Tuesday 9 July 2013

HBO's Phil Spector.

HBO is proving to be very good for Al Pacino. In 2010 he made You Don't Know Jack, and wiped away all memory of the  mediocre work he had done in the previous few years. And now he has done the same with Phil Spector; gone is the haunting sight of him flogging Sky Broadband and slumming it in dreadful Adam Sandler films. 

Written and directed by David Mamet, Phil Spector tells the story of the legendary record producer's first trail for murder. But we do not see it from Spector's perspective (try saying that five times) but from his defence attorney Linda Kenney Baden  a first rate Helen Mirren). We see her belief in his innocence as she gets to know the, eccentric would be selling him short, faded genius. But as she gets deeper into his dark world her health seems to be dragged down with it.  

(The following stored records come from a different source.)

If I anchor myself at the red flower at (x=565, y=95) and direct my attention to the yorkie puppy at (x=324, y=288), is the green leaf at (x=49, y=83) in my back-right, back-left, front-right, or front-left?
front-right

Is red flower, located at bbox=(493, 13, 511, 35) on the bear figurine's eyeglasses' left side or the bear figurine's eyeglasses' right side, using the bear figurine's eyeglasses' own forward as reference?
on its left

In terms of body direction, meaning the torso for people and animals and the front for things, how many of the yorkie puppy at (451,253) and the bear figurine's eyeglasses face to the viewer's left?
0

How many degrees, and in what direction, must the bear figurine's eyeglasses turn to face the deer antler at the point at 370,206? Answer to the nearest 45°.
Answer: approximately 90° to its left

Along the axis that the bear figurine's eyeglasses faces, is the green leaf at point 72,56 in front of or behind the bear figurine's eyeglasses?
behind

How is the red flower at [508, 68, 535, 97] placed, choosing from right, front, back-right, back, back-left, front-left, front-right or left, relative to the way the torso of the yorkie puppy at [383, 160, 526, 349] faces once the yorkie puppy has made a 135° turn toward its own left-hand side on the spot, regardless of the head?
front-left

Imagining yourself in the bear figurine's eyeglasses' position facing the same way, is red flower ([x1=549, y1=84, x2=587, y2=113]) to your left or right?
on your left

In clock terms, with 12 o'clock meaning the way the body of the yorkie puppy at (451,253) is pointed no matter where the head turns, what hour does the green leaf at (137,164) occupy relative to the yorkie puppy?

Phil Spector is about one woman's efforts to free her client, so David Mamet doesn't try to show us both sides of the story, I thought the victim Lana Clarkson got quite a rough ride in the film. But this wasn't about the whole trial this was the relationship between Linda Kenney Baden and Phil Spector, and David Mamet went for American Gothic all the way. When Spector showed his attorney through his mansion it was pure Sunset Boulevard. But, although Helen Mirren had more screen time, it was Al Pacino's show. As Phil Spector we got all his brilliance (even down to the wigs). In lesser hands the character could have come off as cartoonish. But we not only felt  sympathy, but also got the  madness, epic ego, and the tragic  consequences of faded fame and lost genius; Pacino captured it all.

The only problem with Phil Spector was that it left you wanting more, so as problems go that's not a bad one. Now perhaps HBO could go knocking on Robert De Niro's door.